What the Rust ecosystem does not yet have is an equivalent institutional memory. The npm community has developed a certain baseline paranoia about postinstall scripts, a reflex to check dependency counts, and tooling like socket.dev that does behavioral analysis on published packages. The Rust community has not had enough high-visibility incidents to develop the same reflexes.

The XZ Context

The 2024 XZ Utils backdoor is worth keeping in mind here, even though it was not a Rust crate. Jia Tan spent approximately two years as a legitimate, productive contributor to the xz compression library before inserting a carefully obfuscated backdoor targeting SSH authentication. The attack succeeded because the contributor had built genuine trust through sustained, high-quality work.

This pattern, sometimes called a “long game” supply chain attack, is harder to defend against than simple typosquatting or account compromise. It does not require stealing credentials or registering a lookalike package. It requires patience. The Rust ecosystem is not immune to this. Any sufficiently popular crate with a small maintainer team is a candidate.

What Actually Helps

cargo-vet, developed by Mozilla, is the most serious tool for this problem. It requires that every dependency in your tree has been audited and that the audit is recorded in a versioned file. It supports importing audit records from trusted organizations, so you can leverage Mozilla’s audits if you share dependencies. The friction is real. Auditing every crate you depend on is not a casual afternoon project. But the friction is proportional to the actual risk.

cargo-deny provides policy enforcement: it can block crates you have explicitly banned, restrict license usage, and require that dependencies come from specific sources. Used alongside cargo-audit, it gives you defense in depth against known-bad packages.

Vendoring dependencies with cargo vendor removes the registry as a runtime dependency and makes your build reproducible against registry changes. It does not help if you vendor a malicious crate, but it does prevent a crate from being silently swapped underneath you between builds.

Network sandboxing during builds is underused. If your CI pipeline has the ability to block outbound network connections from the build process, a build script or proc macro attempting to phone home will fail visibly. This is straightforward in containerized CI environments and catches a significant class of attack.
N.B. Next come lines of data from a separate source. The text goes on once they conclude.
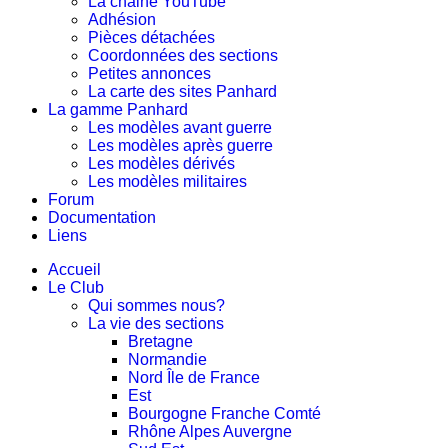
La chaine YouTube
Adhésion
Pièces détachées
Coordonnées des sections
Petites annonces
La carte des sites Panhard
La gamme Panhard
Les modèles avant guerre
Les modèles après guerre
Les modèles dérivés
Les modèles militaires
Forum
Documentation
Liens
Accueil
Le Club
Qui sommes nous?
La vie des sections
Bretagne
Normandie
Nord Île de France
Est
Bourgogne Franche Comté
Rhône Alpes Auvergne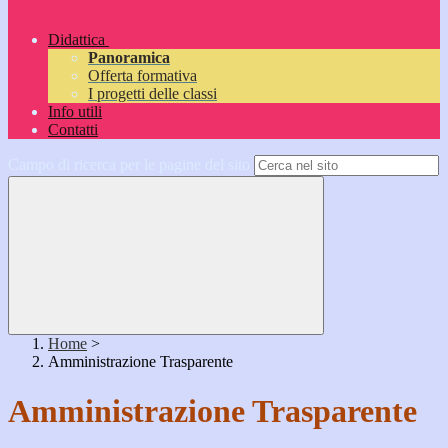
Didattica
Panoramica
Offerta formativa
I progetti delle classi
Info utili
Contatti
Campo di ricerca per le pagine del sito
Home
>
Amministrazione Trasparente
Amministrazione Trasparente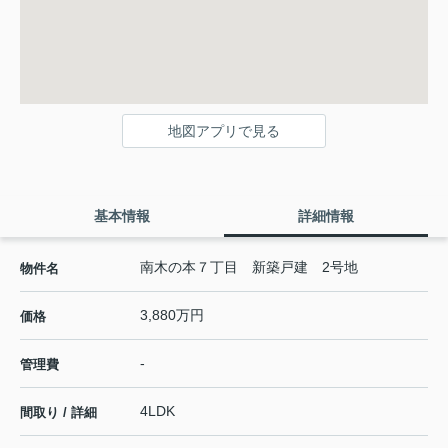
地図アプリで見る
基本情報
詳細情報
南木の本７丁目 新築戸建 2号地
物件名
3,880万円
価格
-
管理費
4LDK
間取り / 詳細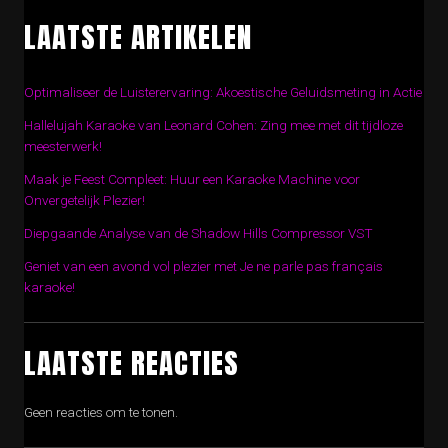
LAATSTE ARTIKELEN
Optimaliseer de Luisterervaring: Akoestische Geluidsmeting in Actie
Hallelujah Karaoke van Leonard Cohen: Zing mee met dit tijdloze
meesterwerk!
Maak je Feest Compleet: Huur een Karaoke Machine voor
Onvergetelijk Plezier!
Diepgaande Analyse van de Shadow Hills Compressor VST
Geniet van een avond vol plezier met Je ne parle pas français
karaoke!
LAATSTE REACTIES
Geen reacties om te tonen.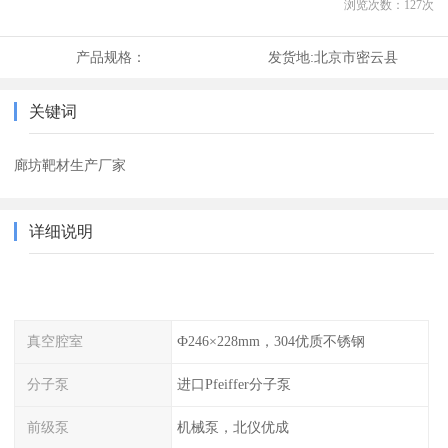
浏览次数：
127
次
产品规格：
发货地:
北京市密云县
关键词
廊坊靶材生产厂家
详细说明
真空腔室
Ф246×228mm，304优质不锈钢
分子泵
进口Pfeiffer分子泵
前级泵
机械泵，北仪优成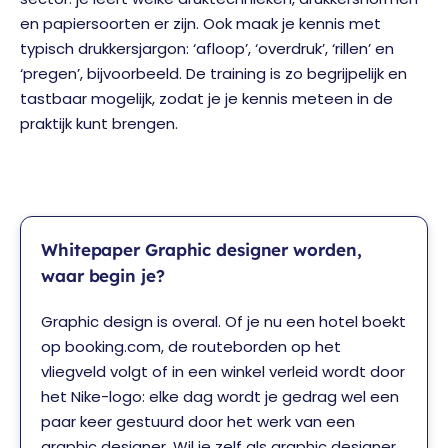
en papiersoorten er zijn. Ook maak je kennis met
typisch drukkersjargon: ‘afloop’, ‘overdruk’, ‘rillen’ en
‘pregen’, bijvoorbeeld. De training is zo begrijpelijk en
tastbaar mogelijk, zodat je je kennis meteen in de
praktijk kunt brengen.
Whitepaper Graphic designer worden,
waar begin je?
Graphic design is overal. Of je nu een hotel boekt
op booking.com, de routeborden op het
vliegveld volgt of in een winkel verleid wordt door
het Nike-logo: elke dag wordt je gedrag wel een
paar keer gestuurd door het werk van een
graphic designer. Wil je zelf als graphic designer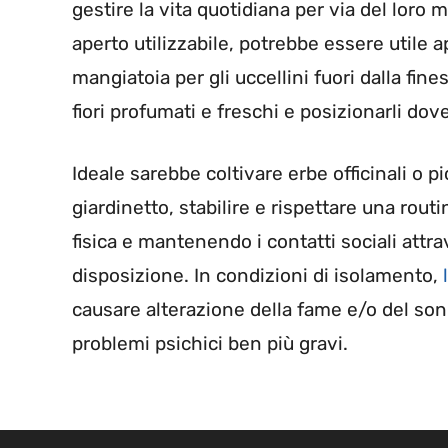
gestire la vita quotidiana per via del loro 
aperto utilizzabile, potrebbe essere utile ap
mangiatoia per gli uccellini fuori dalla fine
fiori profumati e freschi e posizionarli dove
Ideale sarebbe coltivare erbe officinali o 
giardinetto, stabilire e rispettare una rout
fisica e mantenendo i contatti sociali att
disposizione. In condizioni di isolamento,
causare alterazione della fame e/o del sonn
problemi psichici ben più gravi.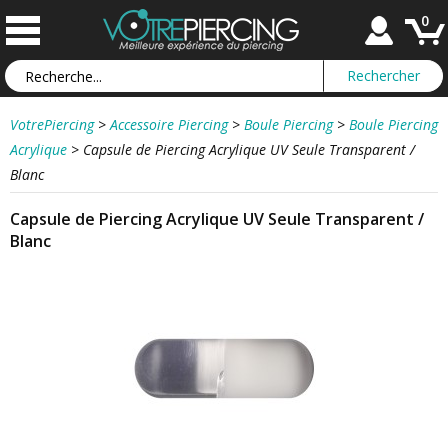
0
VotrePiercing
>
Accessoire Piercing
>
Boule Piercing
>
Boule Piercing
Acrylique
>
Capsule de Piercing Acrylique UV Seule Transparent /
Blanc
Capsule de Piercing Acrylique UV Seule Transparent /
Blanc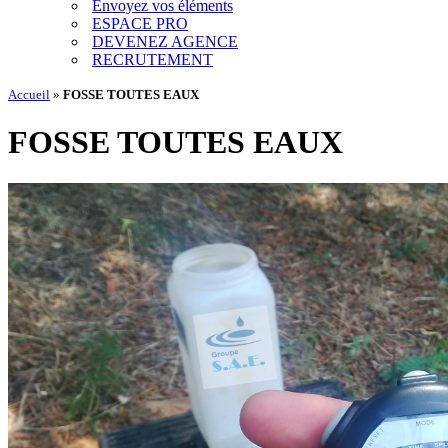
Envoyez vos éléments
ESPACE PRO
DEVENEZ AGENCE
RECRUTEMENT
Accueil
»
FOSSE TOUTES EAUX
FOSSE TOUTES EAUX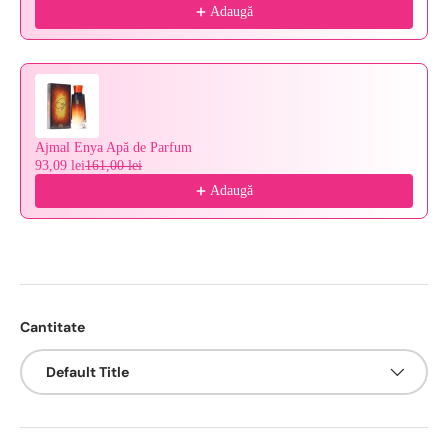
Adaugă
Ajmal Enya Apă de Parfum
93,09 lei
161,00 lei
Adaugă
Cantitate
Default Title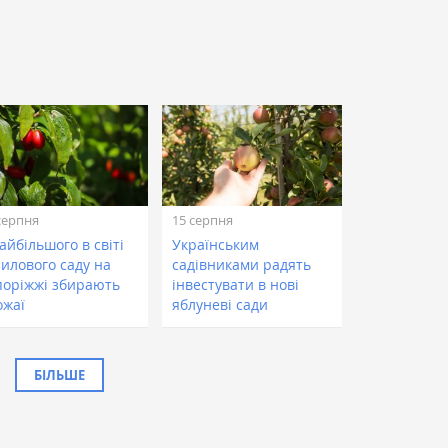
серпня
15 серпня
айбільшого в світі
Українським
зилового саду на
садівниками радять
поріжжі збирають
інвестувати в нові
ожаї
яблуневі сади
БІЛЬШЕ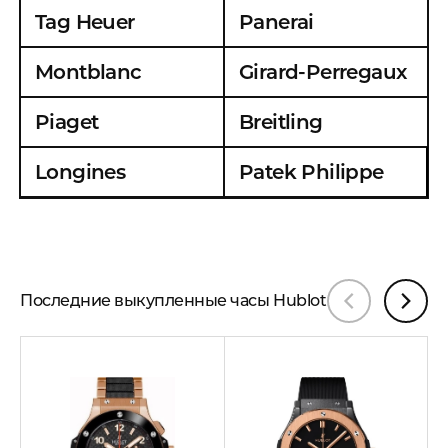
Tag Heuer
Panerai
Montblanc
Girard-Perregaux
Piaget
Breitling
Longines
Patek Philippe
Последние выкупленные часы Hublot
The most durable mitigation is also the most culturally difficult: minimize your dependency footprint. The Rust community has some healthy instincts here, with experienced developers pushing back on unnecessary crates for small utilities. But the ecosystem also contains crates that pull in dozens of transitive dependencies to accomplish things that could be done with the standard library or a small amount of code. Every dependency you do not take is a crate you do not have to audit.

The Structural Problem

Rust’s memory safety gives developers a true guarantee about a specific category of bug. That guarantee is real and valuable. The problem is that it has created an ambient sense that Rust code is safe in a more general sense, that the language’s rigor extends somehow to the ecosystem around it.

Build scripts and proc macros execute before memory safety is even in scope. The attack surface they represent is not a failure of Rust’s design. It is a necessary feature of a compiled systems language that needs to interoperate with C, generate code, and build complex native dependencies. But it means that Rust’s supply chain security problem is structurally similar to every other language’s supply chain security problem, and the solution space is similar too: tooling, auditing, minimal dependencies, and institutional vigilance.

The Rust ecosystem will probably have a high-profile supply chain incident at some point. The question is whether the community develops better defensive habits before or after that happens.